While it’s not specifically Southeast Asian focused, a few figures from the region feature: chiefly Walter Spies (1895-1942), the German painter who settled in Bali after a period in Java, and also Raden Saleh (1811-80), a Javanese painter who found fame by going, unusually, in the other direction (East to West; hot to cold) to Europe.
In addition is a great introduction about how James’ came to relocate to Indonesia in 1999, which includes a fabulous visit to a near-deserted Angkor Wat temple complex largely still under Khmer Rouge control back in 1989. (The others in the book are painter Paul Gauguin (Tahiti); Russian-Swiss writer Isabelle Eberhardt (the Sahara); filmmaker Maya Deren (Haiti); and Victor Segalen (China).)
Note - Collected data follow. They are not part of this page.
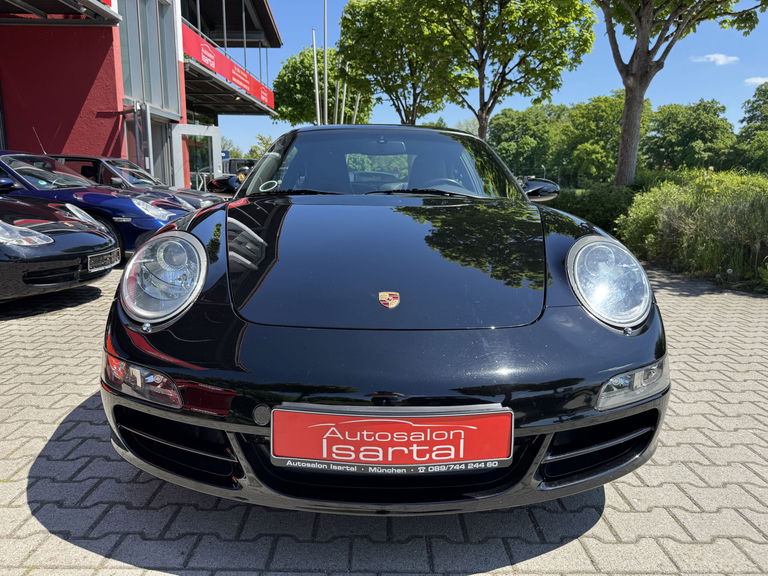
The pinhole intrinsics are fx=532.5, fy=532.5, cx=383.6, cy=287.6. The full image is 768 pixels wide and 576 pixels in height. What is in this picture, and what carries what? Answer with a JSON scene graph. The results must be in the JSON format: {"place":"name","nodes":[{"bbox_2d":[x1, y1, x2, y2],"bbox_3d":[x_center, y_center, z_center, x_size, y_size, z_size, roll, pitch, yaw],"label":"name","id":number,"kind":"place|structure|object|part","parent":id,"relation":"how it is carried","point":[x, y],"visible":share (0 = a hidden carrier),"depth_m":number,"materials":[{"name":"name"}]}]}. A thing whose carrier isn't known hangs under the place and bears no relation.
{"place":"outdoors","nodes":[
{"label":"outdoors","id":0,"kind":"place"},
{"bbox_2d":[0,0,280,191],"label":"building","id":1,"kind":"structure","parent":0,"point":[107,149],"depth_m":13.03,"materials":[{"name":"red paint"}]},
{"bbox_2d":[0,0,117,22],"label":"canopy","id":2,"kind":"object","parent":1,"relation":"attached to","point":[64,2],"visible":0.97,"depth_m":10.72,"materials":[{"name":"grey metal"}]},
{"bbox_2d":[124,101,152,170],"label":"glass door","id":3,"kind":"structure","parent":1,"relation":"attached to","point":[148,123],"depth_m":12.90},
{"bbox_2d":[118,0,180,113],"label":"window","id":4,"kind":"structure","parent":1,"relation":"in","point":[142,96],"depth_m":14.11,"materials":[{"name":"glass"}]},
{"bbox_2d":[172,124,221,189],"bbox_3d":[-5.703,-3.576,16.559,1.079,2.611,1.286,0,11,0],"label":"glass door","id":5,"kind":"structure","parent":1,"relation":"in","point":[213,144],"depth_m":16.27,"materials":[{"name":"glass"}]},
{"bbox_2d":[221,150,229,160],"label":"blue sign","id":6,"kind":"object","parent":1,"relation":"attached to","point":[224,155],"visible":0.41,"depth_m":23.64,"materials":[{"name":"blue"}]},
{"bbox_2d":[182,23,275,108],"bbox_3d":[-5.375,-7.712,18.888,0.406,0.978,7.965,0,11,0],"label":"red banner","id":7,"kind":"object","parent":1,"relation":"attached to","point":[194,39],"visible":0.63,"depth_m":18.24,"materials":[{"name":"red"}]},
{"bbox_2d":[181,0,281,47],"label":"canopy","id":8,"kind":"object","parent":1,"relation":"attached to","point":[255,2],"visible":0.55,"depth_m":21.99,"materials":[{"name":"metal"}]},
{"bbox_2d":[0,248,765,575],"label":"brick pavement","id":9,"kind":"structure","parent":0,"point":[530,563],"materials":[{"name":"grey brick"}]},
{"bbox_2d":[0,191,116,298],"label":"black car","id":10,"kind":"object","parent":9,"relation":"on","point":[42,234],"visible":0.99,"depth_m":4.63,"materials":[{"name":"black metal"}]},
{"label":"headlight","id":11,"kind":"part","parent":10,"relation":"part of","materials":[{"name":"silver"}]},
{"bbox_2d":[87,248,120,271],"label":"license plate","id":12,"kind":"object","parent":10,"relation":"attached to","point":[110,255],"visible":0.96,"depth_m":4.77,"materials":[{"name":"metal"}]},
{"bbox_2d":[0,152,196,260],"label":"blue car","id":13,"kind":"object","parent":9,"relation":"on","point":[112,202],"visible":0.54,"depth_m":6.49,"materials":[{"name":"blue metal"}]},
{"bbox_2d":[97,126,667,512],"bbox_3d":[-0.035,-0.256,3.221,1.788,1.420,4.300,0,11,0],"label":"black sports car","id":14,"kind":"object","parent":9,"relation":"on","point":[587,325],"visible":0.97,"depth_m":1.78,"materials":[{"name":"black metal"}]},
{"bbox_2d":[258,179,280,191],"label":"sticker","id":15,"kind":"object","parent":14,"relation":"attached to","point":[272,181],"visible":0.94,"depth_m":3.16,"materials":[{"name":"white"}]},
{"label":"windshield","id":16,"kind":"part","parent":14,"relation":"part of","materials":[{"name":"clear glass"}]},
{"bbox_2d":[378,291,399,307],"bbox_3d":[0.016,0.034,1.714,0.088,0.068,0.042,0,11,0],"label":"car emblem","id":17,"kind":"object","parent":14,"relation":"attached to","point":[387,296],"visible":0.95,"depth_m":1.71,"materials":[{"name":"red metal"}]},
{"bbox_2d":[270,405,512,473],"bbox_3d":[0.019,0.426,1.470,0.699,0.197,0.090,0,11,0],"label":"license plate","id":18,"kind":"object","parent":14,"relation":"attached to","point":[353,421],"visible":0.97,"depth_m":1.45,"materials":[{"name":"red plastic"}]},
{"label":"steering wheel","id":19,"kind":"part","parent":14,"relation":"part of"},
{"bbox_2d":[213,0,767,159],"label":"sky","id":20,"kind":"structure","parent":0,"point":[571,96],"materials":[{"name":"blue"}]},
{"bbox_2d":[691,53,739,64],"label":"cloud","id":21,"kind":"structure","parent":0,"point":[722,58],"materials":[{"name":"white"}]},
{"bbox_2d":[744,76,767,85],"label":"cloud","id":22,"kind":"structure","parent":0,"point":[759,79],"materials":[{"name":"white"}]},
{"label":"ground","id":23,"kind":"structure","parent":0},
{"bbox_2d":[46,154,219,210],"bbox_3d":[-4.858,-1.578,9.332,4.334,1.437,1.789,0,11,0],"label":"dark car","id":24,"kind":"object","parent":23,"relation":"on","point":[73,158],"visible":0.21,"depth_m":8.92,"materials":[{"name":"metal"}]},
{"bbox_2d":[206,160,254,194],"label":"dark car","id":25,"kind":"object","parent":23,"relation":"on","point":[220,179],"visible":0.36,"depth_m":15.05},
{"bbox_2d":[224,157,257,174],"label":"parked car","id":26,"kind":"object","parent":23,"relation":"on","point":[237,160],"visible":0.31,"depth_m":25.11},
{"bbox_2d":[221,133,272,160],"label":"tree","id":27,"kind":"object","parent":23,"relation":"on","point":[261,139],"visible":0.36,"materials":[{"name":"green plant"}]},
{"bbox_2d":[312,28,319,125],"bbox_3d":[-3.303,-8.682,26.113,0.300,7.690,0.326,0,11,0],"label":"flagpole","id":28,"kind":"object","parent":23,"relation":"on","point":[315,60],"visible":0.64,"depth_m":25.74,"materials":[{"name":"white metal"}]},
{"bbox_2d":[270,45,375,126],"bbox_3d":[-4.067,-11.448,36.629,7.255,9.874,7.209,0,11,0],"label":"tree","id":29,"kind":"object","parent":23,"relation":"on","point":[320,81],"visible":0.66,"depth_m":34.92,"materials":[{"name":"green plant"}]},
{"bbox_2d":[323,0,328,124],"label":"flagpole","id":30,"kind":"object","parent":23,"relation":"on","point":[325,60],"visible":0.63,"depth_m":23.92,"materials":[{"name":"white metal"}]},
{"bbox_2d":[334,58,339,124],"bbox_3d":[-2.571,-9.302,29.136,0.349,7.647,0.367,0,11,0],"label":"flagpole","id":31,"kind":"object","parent":23,"relation":"on","point":[337,96],"visible":0.45,"depth_m":28.87,"materials":[{"name":"white metal"}]},
{"bbox_2d":[340,65,347,125],"bbox_3d":[-2.324,-9.608,30.249,0.386,7.522,0.372,0,11,0],"label":"flagpole","id":32,"kind":"object","parent":23,"relation":"on","point":[344,92],"visible":0.41,"depth_m":29.96,"materials":[{"name":"white metal"}]},
{"bbox_2d":[352,90,359,124],"bbox_3d":[-1.696,-10.231,32.005,0.344,7.743,0.298,0,11,0],"label":"flagpole","id":33,"kind":"object","parent":23,"relation":"on","point":[355,116],"visible":0.3,"depth_m":31.80,"materials":[{"name":"white metal"}]},
{"bbox_2d":[335,0,467,124],"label":"tree","id":34,"kind":"object","parent":23,"relation":"on","point":[396,91],"visible":0.89,"depth_m":23.52,"materials":[{"name":"green plant"}]},
{"bbox_2d":[411,0,595,137],"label":"tree","id":35,"kind":"object","parent":23,"relation":"on","point":[482,52],"visible":0.98,"depth_m":16.71,"materials":[{"name":"plant"}]},
{"bbox_2d":[487,103,563,179],"label":"tree","id":36,"kind":"object","parent":23,"relation":"on","point":[506,141],"visible":0.81,"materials":[{"name":"green plant"}]},
{"bbox_2d":[546,180,638,232],"bbox_3d":[4.148,-1.572,10.917,1.872,1.251,3.130,0,11,0],"label":"shrub","id":37,"kind":"object","parent":23,"relation":"on","point":[592,208],"visible":0.5,"depth_m":10.23,"materials":[{"name":"green plant"}]},
{"bbox_2d":[554,91,649,184],"label":"tree","id":38,"kind":"object","parent":23,"relation":"on","point":[616,136],"visible":0.8,"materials":[{"name":"green plant"}]},
{"bbox_2d":[593,0,766,185],"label":"tree","id":39,"kind":"object","parent":23,"relation":"on","point":[622,142],"visible":0.99,"depth_m":11.98,"materials":[{"name":"plant"}]},
{"label":"tree trunk","id":40,"kind":"part","parent":39,"relation":"part of","materials":[{"name":"wood"}]},
{"bbox_2d":[640,100,735,172],"label":"tree","id":41,"kind":"object","parent":23,"relation":"on","point":[686,129],"visible":0.89,"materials":[{"name":"green plant"}]},
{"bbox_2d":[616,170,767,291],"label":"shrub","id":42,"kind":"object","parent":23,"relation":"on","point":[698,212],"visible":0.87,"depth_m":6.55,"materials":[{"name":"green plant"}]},
{"bbox_2d":[733,81,767,172],"label":"tree","id":43,"kind":"object","parent":23,"relation":"on","point":[751,120],"visible":0.97,"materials":[{"name":"green plant"}]}
]}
James calls his subjects “exotes”. While a traveller or an expatriate eventually goes home, his subjects do not; we aren’t sure why he doesn’t call them simply immigrants, though he does note that they tended to roam at least initially in search of a new home. It was notably only a privileged few — socially, economically, usually both — who were able to do this back when passports were yet to be invented. Today, when millions are displaced and seeking a home of their own — not for artistic reasons but simply to survive — the book is a reminder of how things have changed (of course it still remains easier for the wealthier to migrate).
While this is not an academically rigorous study — James left out many other artists simply to control the size of the project — it’s a meticulously researched work that also manages to ask questions about the artist and their relation to the world.